As an alternative to the compression spring 32 shown in the drawing, it can also be provided to see the compression spring 32 only on one end face ( 41 ; 42 ) with a bevel angle. The technical effort is less in this case, since two end faces ( 41 ; 42 ) do not have to be ground parallel to one another. The resulting radial force on the compression spring 32 acts in this case only on one side, which - depending on the embodiment of the fuel injection valve - can be sufficient to fix the compression spring 32 .

It can also be provided to arrange another Druckfe in the spring chamber 30 instead of a compression spring 32 designed as a compression spring. For example, the spring wire of the compression spring 32 can also have a meandering arrangement.

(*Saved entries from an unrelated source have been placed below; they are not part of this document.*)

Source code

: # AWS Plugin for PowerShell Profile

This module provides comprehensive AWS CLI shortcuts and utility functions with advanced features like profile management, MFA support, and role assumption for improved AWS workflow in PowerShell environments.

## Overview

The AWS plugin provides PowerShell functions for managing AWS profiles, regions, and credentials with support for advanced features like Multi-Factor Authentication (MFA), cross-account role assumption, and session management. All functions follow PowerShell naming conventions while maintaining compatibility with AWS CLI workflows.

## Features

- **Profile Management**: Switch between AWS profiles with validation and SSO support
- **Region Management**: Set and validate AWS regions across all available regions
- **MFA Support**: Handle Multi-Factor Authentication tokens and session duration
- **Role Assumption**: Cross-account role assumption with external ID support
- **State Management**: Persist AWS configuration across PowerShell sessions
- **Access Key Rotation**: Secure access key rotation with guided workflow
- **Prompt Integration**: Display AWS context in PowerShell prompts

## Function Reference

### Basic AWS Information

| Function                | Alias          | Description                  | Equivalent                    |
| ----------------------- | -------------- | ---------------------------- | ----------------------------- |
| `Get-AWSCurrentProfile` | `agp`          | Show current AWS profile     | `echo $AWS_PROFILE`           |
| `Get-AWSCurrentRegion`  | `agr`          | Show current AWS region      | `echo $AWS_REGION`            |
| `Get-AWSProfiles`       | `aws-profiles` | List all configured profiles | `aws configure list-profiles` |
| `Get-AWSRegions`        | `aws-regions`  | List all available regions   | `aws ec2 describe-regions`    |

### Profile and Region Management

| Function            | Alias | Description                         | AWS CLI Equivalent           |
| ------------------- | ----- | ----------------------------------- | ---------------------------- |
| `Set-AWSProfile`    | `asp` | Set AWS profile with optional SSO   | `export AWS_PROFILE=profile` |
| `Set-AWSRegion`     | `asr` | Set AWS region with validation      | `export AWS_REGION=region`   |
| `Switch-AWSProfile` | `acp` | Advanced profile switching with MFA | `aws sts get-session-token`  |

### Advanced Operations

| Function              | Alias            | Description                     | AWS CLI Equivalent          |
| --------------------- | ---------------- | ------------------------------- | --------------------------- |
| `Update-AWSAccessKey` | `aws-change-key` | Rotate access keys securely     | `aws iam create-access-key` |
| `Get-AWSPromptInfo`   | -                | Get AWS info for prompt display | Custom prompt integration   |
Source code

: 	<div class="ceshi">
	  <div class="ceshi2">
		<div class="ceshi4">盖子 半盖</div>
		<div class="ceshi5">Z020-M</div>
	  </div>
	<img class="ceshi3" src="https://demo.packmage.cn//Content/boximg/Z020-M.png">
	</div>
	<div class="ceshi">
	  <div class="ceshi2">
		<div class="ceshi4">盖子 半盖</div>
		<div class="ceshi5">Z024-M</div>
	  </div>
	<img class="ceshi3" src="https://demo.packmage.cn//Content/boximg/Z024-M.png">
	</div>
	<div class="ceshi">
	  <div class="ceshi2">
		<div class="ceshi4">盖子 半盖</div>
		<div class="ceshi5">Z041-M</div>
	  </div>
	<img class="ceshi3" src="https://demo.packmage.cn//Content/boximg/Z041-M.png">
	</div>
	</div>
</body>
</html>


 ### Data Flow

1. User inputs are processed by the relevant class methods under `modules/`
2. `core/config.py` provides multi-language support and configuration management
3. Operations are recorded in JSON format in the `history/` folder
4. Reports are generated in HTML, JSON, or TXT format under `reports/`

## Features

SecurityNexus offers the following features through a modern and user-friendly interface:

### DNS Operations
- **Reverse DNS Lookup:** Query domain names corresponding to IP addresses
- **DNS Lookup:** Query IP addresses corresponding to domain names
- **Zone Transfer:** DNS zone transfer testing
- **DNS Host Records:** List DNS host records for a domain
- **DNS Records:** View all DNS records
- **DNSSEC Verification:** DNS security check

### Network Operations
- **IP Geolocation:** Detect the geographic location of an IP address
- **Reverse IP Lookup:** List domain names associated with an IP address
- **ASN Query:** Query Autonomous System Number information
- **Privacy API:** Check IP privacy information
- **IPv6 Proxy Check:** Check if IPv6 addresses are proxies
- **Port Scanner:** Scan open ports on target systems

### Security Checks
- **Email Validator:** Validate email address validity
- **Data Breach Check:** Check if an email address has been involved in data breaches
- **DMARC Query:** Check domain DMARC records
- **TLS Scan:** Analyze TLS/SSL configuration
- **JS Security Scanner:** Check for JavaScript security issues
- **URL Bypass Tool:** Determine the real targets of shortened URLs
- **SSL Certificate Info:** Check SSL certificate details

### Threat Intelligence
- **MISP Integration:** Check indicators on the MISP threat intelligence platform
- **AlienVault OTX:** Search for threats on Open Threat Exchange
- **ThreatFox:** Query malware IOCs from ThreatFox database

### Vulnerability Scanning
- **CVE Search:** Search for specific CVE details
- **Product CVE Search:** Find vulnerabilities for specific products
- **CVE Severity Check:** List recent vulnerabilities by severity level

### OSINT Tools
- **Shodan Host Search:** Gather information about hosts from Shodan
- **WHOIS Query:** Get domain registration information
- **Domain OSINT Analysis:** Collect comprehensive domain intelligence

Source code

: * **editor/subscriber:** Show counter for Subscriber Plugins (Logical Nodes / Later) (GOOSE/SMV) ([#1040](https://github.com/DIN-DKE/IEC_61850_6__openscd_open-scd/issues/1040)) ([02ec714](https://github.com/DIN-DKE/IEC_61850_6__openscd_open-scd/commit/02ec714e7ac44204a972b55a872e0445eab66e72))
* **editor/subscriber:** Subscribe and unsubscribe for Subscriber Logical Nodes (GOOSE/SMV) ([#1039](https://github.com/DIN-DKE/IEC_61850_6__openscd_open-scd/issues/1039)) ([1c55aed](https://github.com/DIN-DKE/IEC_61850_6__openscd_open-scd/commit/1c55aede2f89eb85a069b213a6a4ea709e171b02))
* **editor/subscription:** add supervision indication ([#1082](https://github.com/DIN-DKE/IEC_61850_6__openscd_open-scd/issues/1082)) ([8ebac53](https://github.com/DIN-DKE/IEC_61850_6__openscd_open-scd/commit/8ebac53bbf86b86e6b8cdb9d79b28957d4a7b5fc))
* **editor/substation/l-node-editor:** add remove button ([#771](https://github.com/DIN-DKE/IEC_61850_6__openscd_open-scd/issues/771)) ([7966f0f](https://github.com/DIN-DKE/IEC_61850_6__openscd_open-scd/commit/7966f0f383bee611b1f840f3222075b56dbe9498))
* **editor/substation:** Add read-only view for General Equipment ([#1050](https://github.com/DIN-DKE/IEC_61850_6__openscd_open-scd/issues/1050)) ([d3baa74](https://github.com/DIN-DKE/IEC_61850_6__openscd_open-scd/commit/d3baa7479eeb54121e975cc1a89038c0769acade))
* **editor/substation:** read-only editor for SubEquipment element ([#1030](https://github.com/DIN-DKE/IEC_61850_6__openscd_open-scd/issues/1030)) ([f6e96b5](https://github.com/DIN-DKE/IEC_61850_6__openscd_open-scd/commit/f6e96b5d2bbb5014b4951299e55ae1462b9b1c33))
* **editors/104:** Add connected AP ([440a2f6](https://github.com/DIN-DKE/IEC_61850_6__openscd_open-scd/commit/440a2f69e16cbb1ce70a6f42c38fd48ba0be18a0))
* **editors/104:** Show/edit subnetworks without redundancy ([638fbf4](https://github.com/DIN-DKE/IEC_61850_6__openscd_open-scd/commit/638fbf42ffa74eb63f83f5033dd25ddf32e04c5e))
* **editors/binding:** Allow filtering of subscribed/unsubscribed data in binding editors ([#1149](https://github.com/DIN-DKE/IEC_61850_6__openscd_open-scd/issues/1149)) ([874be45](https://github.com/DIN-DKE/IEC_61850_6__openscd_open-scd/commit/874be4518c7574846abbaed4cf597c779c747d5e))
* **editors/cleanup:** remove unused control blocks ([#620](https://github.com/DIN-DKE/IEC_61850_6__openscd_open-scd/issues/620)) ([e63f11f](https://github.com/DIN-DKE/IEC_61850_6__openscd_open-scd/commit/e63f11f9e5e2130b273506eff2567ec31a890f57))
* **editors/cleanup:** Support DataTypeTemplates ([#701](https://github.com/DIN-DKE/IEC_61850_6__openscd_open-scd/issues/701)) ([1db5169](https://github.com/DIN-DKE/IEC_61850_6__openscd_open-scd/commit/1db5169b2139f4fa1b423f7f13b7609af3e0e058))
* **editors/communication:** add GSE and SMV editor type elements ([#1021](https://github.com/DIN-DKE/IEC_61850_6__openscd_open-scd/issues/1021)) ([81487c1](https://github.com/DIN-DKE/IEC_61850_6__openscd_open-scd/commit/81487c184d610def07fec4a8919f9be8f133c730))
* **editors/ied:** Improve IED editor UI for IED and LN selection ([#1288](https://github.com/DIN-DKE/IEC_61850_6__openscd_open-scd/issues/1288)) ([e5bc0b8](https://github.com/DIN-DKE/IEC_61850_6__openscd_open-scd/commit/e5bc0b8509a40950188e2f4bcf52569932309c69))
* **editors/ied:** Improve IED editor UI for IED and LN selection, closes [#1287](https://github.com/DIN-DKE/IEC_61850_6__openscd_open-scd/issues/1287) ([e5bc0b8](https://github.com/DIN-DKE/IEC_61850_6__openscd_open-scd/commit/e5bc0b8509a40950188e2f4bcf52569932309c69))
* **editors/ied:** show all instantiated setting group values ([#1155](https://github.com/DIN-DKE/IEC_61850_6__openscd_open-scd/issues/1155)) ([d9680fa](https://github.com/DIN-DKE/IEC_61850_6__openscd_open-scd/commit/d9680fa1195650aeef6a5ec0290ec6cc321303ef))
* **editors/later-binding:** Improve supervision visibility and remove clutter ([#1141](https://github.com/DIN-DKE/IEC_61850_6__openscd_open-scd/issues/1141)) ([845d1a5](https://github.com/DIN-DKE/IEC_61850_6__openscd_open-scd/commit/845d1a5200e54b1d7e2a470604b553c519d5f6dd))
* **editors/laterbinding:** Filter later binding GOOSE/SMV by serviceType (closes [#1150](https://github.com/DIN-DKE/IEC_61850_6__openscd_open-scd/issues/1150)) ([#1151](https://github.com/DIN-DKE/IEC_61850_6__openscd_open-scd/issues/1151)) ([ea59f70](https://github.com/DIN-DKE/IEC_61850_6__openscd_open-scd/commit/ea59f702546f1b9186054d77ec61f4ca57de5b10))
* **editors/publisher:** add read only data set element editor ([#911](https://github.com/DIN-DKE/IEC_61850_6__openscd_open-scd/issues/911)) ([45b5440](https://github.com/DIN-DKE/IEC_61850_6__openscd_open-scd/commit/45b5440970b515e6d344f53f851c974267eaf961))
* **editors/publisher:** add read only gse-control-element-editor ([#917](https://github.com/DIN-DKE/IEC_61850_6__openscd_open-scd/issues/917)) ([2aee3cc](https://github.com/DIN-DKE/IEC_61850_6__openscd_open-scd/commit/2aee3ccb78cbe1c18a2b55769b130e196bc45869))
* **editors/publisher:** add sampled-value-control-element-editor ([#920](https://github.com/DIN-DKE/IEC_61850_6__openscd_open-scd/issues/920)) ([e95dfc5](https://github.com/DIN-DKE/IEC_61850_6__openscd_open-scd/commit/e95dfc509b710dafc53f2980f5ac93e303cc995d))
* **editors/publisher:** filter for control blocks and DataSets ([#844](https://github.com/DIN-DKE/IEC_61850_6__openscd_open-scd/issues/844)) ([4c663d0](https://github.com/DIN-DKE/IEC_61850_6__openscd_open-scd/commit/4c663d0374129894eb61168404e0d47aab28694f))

In addition to the use in a fuel injection valve, it can also be provided to use the compression spring 32 according to the invention in another device in which a constant force is to be exerted on a movable element and it is disadvantageous if the compression spring is movable in the corresponding spring space.

Claims (6)

1. Fuel injection valve with a valve holding body ( 5 ) and a spring chamber ( 30 ) formed therein, in which we at least one longitudinal axis ( 34 ) having a compression spring ( 32 ) under tension between a fixed stop and a spring plate ( 27 ) is arranged, the Compression spring ( 32 ) has two flat end faces ( 41 ; 42 ) and the spring plate ( 27 ) is at least indirectly connected to a valve member ( 12 ) and can be moved together with it in the spring chamber ( 30 ), so that the compression spring ( 32 ) has a closing force exerts on the valve member ( 12 ), wherein the valve member ( 12 ) can be moved by a hydraulic force against the force of the compression spring ( 32 ) and thereby controls at least one injection opening ( 24 ) via which fuel is injected into the combustion chamber of an internal combustion engine can, characterized in that the compression spring ( 32 ) in the spring chamber ( 30 ) is arranged such that the longitudinal axis ( 34 ) is inclined to the direction of movement ( 39 ) of the spring plate ( 27 ). 2. Fuel injection valve according to claim 1, characterized in that at least one end face ( 41 ; 42 ) of the compression spring ( 32 ) has a surface normal ( 35 ) which includes an angle (α) with the longitudinal axis ( 34 ) of the compression spring ( 32 ). 3. Fuel injection valve according to claim 2, characterized in that the two end faces ( 41 ; 42 ) of the compression spring ( 32 ) are parallel to one another. 4. Fuel injection valve according to claim 2 or 3, characterized in that the angle (α) of the surface normal ( 35 ) with the longitudinal axis ( 34 ) of the compression spring ( 32 ) is 0.5 to 2.5 degrees. 5. Fuel injection valve according to one of the preceding claims, characterized in that the spring chamber ( 30 ) is designed as a bore, the diameter of which corresponds at least approximately to the diameter of the compression spring ( 32 ) plus the overhang (e) of the compression spring ( 32 ). 6. Fuel injection valve according to one of the preceding claims, characterized in that the compression spring ( 32 ) is designed as a helical compression spring.